Hi. I'm not extremely smart when it comes to computers. I know a little bit, but not enough. I recently ordered the HV30 through eBay without even realizing my computer might not even be able to edit HDV smoothly.
I'm assuming my CPU and RAM determine how easily (if at all) HDV can be edited?
If that's the case, I have:
Processor: AMD Sempron Processor LE-1250 2.20 GHz
RAM: 2gb (1.87gb usable)
My computer is a Compaq-Presario SR5700 series, model NC783AA (if this means anything at all.) To anybody that knows anything about computers and HDV editing... will this be enough? If not, will it be possible to upgrade this existing computer rather than buying a completely new one? I kinda put myself in debt just buying the camera and all the accessories. :/ Thank you to anybody with possible answers!
2012 April 10th, 03:08
The most important thing is that the computer has a Firewire port. Without that, you can't capture the footage from the HV30.
2012 April 10th, 08:46
Thankfully I've already taken care of that. I bought an expansion card, and it works just fine (when capturing SD... I have yet to test HDV.)
2012 April 10th, 14:28
You'll be "able" to edit standard def video, but it is going to be very very very very slow. I severely doubt that it could handle HDV in a timely manner. I would strongly suggest saving a bit of money, finding yourself a nerd, and having them build you a new computer.
2012 April 10th, 19:12
Actually the more important relationship is between your computer an your editing software. It is what directly relates to computer capabilities. Generally speaking, the most important components for editing are your 1) GPU, 2) CPU, and the amount of RAM. The HDD is also important, but is typically the easiest component to change/upgrade.
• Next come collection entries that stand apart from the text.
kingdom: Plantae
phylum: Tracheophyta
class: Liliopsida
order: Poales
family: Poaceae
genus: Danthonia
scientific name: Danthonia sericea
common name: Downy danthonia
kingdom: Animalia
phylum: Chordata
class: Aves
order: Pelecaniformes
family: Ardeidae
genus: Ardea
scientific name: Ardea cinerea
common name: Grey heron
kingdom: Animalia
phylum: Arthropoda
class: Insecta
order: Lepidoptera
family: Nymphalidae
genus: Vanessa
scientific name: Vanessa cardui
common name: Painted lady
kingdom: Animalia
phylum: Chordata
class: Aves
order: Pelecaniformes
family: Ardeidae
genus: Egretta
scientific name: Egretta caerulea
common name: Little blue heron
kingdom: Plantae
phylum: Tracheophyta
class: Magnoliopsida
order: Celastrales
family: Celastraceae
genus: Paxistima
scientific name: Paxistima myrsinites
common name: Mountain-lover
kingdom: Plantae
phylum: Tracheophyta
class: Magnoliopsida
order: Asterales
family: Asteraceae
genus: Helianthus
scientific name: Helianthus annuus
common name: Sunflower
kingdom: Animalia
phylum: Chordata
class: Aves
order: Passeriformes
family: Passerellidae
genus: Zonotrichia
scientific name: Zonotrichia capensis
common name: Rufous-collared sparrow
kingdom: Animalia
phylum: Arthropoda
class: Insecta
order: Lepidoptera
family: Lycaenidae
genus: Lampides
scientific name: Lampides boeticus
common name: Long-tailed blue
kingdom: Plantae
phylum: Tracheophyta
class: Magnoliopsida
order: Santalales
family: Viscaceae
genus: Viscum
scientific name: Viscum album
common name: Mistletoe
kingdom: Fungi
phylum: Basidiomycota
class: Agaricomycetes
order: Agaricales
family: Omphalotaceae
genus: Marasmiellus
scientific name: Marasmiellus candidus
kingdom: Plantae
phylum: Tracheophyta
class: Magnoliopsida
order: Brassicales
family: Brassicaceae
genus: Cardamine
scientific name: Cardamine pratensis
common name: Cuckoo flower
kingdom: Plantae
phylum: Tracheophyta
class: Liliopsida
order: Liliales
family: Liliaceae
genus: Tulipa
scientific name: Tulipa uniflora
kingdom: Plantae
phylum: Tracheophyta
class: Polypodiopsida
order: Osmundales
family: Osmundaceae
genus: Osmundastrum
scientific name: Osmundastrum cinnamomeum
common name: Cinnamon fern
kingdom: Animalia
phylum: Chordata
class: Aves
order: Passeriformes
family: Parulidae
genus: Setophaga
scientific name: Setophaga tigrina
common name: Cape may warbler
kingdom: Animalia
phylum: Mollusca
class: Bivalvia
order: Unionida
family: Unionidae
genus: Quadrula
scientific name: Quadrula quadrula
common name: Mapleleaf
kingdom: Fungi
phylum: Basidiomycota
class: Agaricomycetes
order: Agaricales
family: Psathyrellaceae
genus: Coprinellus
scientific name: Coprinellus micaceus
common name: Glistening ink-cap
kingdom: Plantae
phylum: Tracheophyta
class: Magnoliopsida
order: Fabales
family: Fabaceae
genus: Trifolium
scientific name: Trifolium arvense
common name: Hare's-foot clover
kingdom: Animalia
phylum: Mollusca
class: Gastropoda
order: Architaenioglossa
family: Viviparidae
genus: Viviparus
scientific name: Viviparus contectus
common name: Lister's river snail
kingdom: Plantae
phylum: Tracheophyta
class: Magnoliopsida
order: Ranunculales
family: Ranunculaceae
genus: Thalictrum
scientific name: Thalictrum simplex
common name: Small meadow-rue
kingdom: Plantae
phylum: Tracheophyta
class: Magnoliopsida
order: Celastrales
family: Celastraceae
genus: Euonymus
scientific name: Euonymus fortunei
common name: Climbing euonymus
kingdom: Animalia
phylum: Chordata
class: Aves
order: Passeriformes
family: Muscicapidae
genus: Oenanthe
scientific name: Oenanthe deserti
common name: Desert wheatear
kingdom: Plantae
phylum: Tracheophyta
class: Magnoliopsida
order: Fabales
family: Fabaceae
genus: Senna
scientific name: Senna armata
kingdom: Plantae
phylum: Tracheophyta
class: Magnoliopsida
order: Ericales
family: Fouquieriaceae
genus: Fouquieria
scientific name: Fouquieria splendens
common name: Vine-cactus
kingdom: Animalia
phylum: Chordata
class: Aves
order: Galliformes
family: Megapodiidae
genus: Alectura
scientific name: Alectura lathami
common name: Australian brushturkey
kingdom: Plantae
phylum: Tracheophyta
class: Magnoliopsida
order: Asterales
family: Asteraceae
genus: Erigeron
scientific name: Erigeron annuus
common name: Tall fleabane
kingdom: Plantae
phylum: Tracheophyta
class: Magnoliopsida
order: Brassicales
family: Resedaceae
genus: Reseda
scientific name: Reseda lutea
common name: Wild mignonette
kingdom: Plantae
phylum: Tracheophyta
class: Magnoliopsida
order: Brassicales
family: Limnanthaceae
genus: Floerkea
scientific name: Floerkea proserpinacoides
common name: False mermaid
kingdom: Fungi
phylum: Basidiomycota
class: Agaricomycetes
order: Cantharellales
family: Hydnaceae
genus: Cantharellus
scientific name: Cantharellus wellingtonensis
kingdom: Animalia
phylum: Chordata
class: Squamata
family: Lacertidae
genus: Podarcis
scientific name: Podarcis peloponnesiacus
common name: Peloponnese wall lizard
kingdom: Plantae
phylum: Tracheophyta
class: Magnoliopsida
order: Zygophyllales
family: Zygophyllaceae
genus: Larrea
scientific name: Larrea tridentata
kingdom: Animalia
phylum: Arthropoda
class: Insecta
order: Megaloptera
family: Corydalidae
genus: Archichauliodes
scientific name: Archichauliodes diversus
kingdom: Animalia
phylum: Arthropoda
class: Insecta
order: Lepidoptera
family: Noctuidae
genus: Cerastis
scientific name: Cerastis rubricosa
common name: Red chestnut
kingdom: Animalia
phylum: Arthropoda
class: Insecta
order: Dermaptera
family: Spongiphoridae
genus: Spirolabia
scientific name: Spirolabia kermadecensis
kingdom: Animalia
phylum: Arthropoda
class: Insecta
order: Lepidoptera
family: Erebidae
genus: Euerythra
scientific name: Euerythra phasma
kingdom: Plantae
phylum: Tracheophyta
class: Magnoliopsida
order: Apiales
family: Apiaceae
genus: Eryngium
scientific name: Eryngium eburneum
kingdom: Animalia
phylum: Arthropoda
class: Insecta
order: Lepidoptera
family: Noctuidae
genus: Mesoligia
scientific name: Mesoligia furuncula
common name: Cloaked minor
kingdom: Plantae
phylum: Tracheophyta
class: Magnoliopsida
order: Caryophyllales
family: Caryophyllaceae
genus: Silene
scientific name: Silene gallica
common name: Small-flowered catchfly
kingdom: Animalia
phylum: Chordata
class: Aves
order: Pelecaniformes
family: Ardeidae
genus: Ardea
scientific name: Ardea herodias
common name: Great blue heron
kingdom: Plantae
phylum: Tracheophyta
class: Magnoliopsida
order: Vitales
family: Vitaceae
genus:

Unfortunately, from what I can see, you most likely need a new computer: Two GB of RAM is just not enough. However, if you can add more, go ahead and max it out since RAM is not that expensive.
Sadly, your CPU is still economy, and I shutter to think what your GPU must be like. A consumer editing program might work, but nowadays even most of them require a more powerful CPU and more RAM for HD video to work. Good luck.
Last edited by Krane; 2012 April 10th at 19:21.
2012 April 10th, 21:01
Originally Posted by CaptainTwatson
You never know until you do. If it does work but seems slow just be patient and let each "edit" process completely before moving on to the next one. I do most of my editing on a computer with a 2nd generation Core i7 (quad core) processor, with the "resource hog" editing program I use that processor is the first I had that allows me to edit Canon DSLR files and AVCHD easily. So I assumed my 2 year old laptop with only a dual core at 2.0Ghz would be a lost cause.
I tried some clips shot with my GH2 and with an Olympus Pen e-P3 and was shocked to see it handled both of those.
What editing software do you have to try it with?
If you don't have editing software download the trial version of Sony Vegas, you'll get some good suggestions from forum members who know their programs better than I do.
I am a reforming videomaking addict
2012 April 10th, 22:23
*Pushes up nerd glasses*
I can assure you that processor will not cut it. As for upgrading your existing PC? Not really worth it. It is running on an AM2 motherboard, which means the absolute best CPU you could support is would be something on the realm of an Athlon X2 6400+, a reasonable chip for it's day but a dog by today's standards, and also no longer widely available. It supports DDR2 RAM, which is still available, but again, not really worth it.
If upgrading your entire PC sounds too expensive, it really isn't THAT bad. I mean, an X2 6400+ is like $200 due to it just not being widely available anymore. To spec out an all-new PC for ya, You could get a LGA 1155 motherboard (which supports CPU's all the way up to newer Sandy Bridge i7's for upgrading in the future) for as little as as $50, a Pentium G620 for 50-60$, 8 gigs of DDR3 RAM for $40, re-use your HDD and DVD drives if you must, throw in ~75 for a case and power supply, and you're looking at a fairly decent PC for $225, and it would demolish your current single core PC and be more than servicable for HDV with a lot of upgrade potention into the i3, i5, i7 range in the future if you find it wanting. To expect to get your PC HDV edit ready for less than $200 is unreasonable.
2012 April 10th, 22:52
Thanks for the replies guys! Unfortunately I had a feeling my computer would not cut it.
On the upside, a buddy of mine is (for reasons unknown to me) giving me his computer, which has a quad core processor. He hasn't told me anything about the GPU or RAM yet. Thankfully, as somebody pointed out, RAM isn't too expensive, so I'm not extremely worried about it.
And to answer the question about what editing software I plan on using, I plan to continue using Sony Vegas Pro 11. It's worked well for my SD stuff, and what can I say, I love Sony. I use AE for my effects, but it runs slow for me regardless of what I'm editing.
2012 April 21st, 20:58
How fast it runs is a combination of hardware and the task you give it. Add enough, complex computation and any CPU will bog down.